Once again, evangelism is a team sport. You are unlikely to get very far with these tactics in the absence of a community that enforces the rewards and punishments. At the group level, the degree to which evangelists implement this strategy therefore depends on which behaviours they encourage among group members. As I have argued elsewhere, in many evangelising communities, members can win status within the group by behaving as epistemic warriors and enforcers, making personal sacrifices to impose costs on anybody who challenges the community’s beliefs.
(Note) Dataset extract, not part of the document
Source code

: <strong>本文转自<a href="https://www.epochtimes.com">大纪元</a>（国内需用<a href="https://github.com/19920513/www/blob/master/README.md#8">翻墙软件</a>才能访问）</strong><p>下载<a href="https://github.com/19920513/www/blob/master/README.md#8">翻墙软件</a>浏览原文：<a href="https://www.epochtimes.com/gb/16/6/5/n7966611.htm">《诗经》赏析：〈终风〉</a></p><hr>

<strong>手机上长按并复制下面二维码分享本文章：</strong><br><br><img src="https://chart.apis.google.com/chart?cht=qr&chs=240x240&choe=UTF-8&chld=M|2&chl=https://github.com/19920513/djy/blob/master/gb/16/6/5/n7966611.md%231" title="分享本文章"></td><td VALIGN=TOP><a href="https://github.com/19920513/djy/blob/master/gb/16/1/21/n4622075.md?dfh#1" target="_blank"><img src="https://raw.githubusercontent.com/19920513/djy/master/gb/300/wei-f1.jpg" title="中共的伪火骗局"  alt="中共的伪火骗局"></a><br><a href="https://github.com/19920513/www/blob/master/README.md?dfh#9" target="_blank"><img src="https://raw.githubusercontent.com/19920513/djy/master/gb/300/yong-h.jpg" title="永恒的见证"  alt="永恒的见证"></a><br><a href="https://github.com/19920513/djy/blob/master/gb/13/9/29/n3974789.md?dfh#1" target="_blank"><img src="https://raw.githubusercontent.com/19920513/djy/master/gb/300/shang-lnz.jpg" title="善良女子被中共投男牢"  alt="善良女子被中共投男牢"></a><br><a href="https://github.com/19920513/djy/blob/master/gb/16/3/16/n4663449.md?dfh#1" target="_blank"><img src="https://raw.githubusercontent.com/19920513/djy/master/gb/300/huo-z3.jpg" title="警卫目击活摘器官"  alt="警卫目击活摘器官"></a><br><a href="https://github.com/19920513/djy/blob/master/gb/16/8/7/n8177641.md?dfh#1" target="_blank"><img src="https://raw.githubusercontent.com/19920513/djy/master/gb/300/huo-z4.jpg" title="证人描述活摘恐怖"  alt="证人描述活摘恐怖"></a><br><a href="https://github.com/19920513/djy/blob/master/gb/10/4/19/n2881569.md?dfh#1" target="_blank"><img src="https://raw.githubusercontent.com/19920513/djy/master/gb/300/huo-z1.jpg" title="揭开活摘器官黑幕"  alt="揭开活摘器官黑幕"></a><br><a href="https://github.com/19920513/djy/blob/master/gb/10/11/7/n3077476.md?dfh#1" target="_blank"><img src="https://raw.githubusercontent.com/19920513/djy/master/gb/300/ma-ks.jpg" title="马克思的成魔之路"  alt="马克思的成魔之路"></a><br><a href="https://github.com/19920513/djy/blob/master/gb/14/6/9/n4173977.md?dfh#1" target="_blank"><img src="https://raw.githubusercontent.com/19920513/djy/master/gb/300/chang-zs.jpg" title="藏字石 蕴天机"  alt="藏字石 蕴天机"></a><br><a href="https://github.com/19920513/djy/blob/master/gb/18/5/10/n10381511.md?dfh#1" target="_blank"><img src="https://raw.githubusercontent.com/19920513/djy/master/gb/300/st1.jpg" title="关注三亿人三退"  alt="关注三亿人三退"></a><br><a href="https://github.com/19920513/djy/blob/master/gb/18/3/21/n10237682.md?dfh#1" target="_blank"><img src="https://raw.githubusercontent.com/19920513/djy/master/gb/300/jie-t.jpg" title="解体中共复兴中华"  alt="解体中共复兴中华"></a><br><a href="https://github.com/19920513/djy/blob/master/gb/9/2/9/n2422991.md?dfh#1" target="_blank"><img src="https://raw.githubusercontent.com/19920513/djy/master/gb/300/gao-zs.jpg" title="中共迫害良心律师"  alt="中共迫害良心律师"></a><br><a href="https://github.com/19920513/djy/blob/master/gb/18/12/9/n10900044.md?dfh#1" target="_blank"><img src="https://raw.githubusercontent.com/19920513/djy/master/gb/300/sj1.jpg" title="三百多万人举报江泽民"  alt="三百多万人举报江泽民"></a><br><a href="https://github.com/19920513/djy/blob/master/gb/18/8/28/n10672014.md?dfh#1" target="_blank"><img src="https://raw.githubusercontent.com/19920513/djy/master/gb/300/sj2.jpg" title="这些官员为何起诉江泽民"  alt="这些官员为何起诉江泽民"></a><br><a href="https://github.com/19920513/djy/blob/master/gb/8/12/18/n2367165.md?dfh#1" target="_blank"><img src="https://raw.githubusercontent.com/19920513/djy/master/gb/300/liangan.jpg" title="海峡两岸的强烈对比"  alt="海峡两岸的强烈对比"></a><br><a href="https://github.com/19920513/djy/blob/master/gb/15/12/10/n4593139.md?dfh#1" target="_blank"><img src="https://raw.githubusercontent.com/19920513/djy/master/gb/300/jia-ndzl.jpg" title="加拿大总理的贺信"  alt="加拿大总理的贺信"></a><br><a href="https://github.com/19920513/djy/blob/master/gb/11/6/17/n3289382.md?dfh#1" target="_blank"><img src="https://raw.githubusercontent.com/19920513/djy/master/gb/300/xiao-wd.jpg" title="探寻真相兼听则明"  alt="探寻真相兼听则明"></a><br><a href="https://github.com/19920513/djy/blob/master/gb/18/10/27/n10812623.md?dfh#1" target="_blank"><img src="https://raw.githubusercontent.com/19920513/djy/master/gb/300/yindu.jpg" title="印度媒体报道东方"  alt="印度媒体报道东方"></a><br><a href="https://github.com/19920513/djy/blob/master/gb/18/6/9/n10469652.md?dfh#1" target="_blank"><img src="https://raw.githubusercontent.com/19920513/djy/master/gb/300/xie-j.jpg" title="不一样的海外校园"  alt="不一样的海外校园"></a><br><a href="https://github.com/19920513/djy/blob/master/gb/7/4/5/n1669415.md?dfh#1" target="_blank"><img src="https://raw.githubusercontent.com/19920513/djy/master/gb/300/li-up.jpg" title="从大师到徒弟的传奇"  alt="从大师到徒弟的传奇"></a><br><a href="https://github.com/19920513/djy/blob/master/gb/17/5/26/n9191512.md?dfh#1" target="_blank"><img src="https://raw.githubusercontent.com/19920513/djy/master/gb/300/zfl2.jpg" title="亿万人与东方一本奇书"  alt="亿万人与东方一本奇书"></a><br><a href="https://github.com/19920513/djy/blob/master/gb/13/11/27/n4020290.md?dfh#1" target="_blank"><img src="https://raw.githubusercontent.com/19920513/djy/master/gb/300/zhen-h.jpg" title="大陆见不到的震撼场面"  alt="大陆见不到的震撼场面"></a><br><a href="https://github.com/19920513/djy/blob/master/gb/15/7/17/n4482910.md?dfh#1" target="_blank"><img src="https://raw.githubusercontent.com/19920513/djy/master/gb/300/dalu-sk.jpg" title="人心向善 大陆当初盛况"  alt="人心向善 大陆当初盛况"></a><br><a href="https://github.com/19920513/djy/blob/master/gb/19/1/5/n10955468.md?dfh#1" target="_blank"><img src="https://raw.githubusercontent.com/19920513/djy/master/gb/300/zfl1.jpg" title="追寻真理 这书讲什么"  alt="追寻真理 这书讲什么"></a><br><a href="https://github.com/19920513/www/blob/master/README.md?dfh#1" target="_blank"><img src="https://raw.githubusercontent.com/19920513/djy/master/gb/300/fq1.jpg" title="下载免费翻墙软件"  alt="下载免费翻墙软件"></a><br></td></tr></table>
Examples of this strategy are ubiquitous. Many will think of “cancel culture”. As most people understand this term, it refers to cases in which mostly young, mostly privileged progressives use social media and other means to destroy the reputations of those who dissent from their worldview. However, understood in the broadest sense as cases in which groups attempt to impose practical costs on those who challenge their beliefs, cancel culture exists across the political spectrum. It is also ancient and often takes a far more extreme form than social media-based reputational destruction. Giordano Bruno was burned alive by the Catholic Church. Salman Rushdie was recently stabbed twelve times.
Persuasion or Pressure
Most real-world evangelists use a mixture of persuasion and pressure, and the distinction between them is not always sharp. Nevertheless, I think it is real and important. This intuition is not universal. I once had an interesting exchange with the philosopher Neil Levy where he seemed to argue that the Catholic Church was engaged in a kind of persuasion when it burned heretics at the stake. Neil is one of my favourite philosophers and I always enjoy talking with him, but I do not share this view.
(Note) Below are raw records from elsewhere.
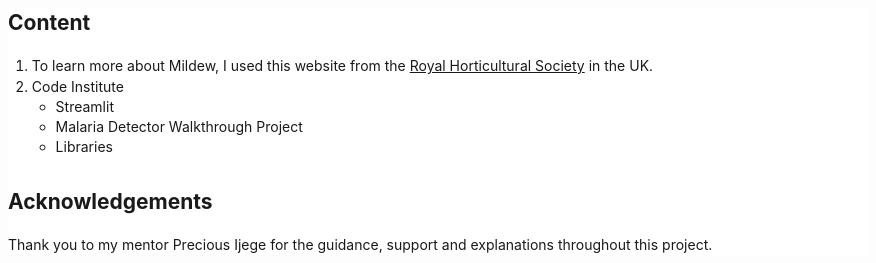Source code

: ## Content
1. To learn more about Mildew, I used this website from the [Royal Horticultural Society](https://www.rhs.org.uk/disease/powdery-mildews) in the UK.
2. Code Institute
    * Streamlit
    * Malaria Detector Walkthrough Project
    * Libraries

## Acknowledgements
Thank you to my mentor Precious Ijege for the guidance, support and explanations throughout this project.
Assuming the distinction is real, which strategy should evangelists opt for? I suspect that social desirability bias—roughly, saying things that sound good rather than saying what one really thinks—would push most people to say that the persuasion strategy is better. However, social desirability is not a good guide to truth, and the fact that the pressure strategy is so pervasive suggests that many people think it is superior in practice.
Moreover, it is not obvious that the pressure strategy is bad. Of course, it seems bad if you think about beliefs you disagree with. However, I am not interested in the question of whether people should try to pressure others into accepting bad beliefs. I am interested in whether evangelists should try to pressure others into accepting beliefs they sincerely think are good.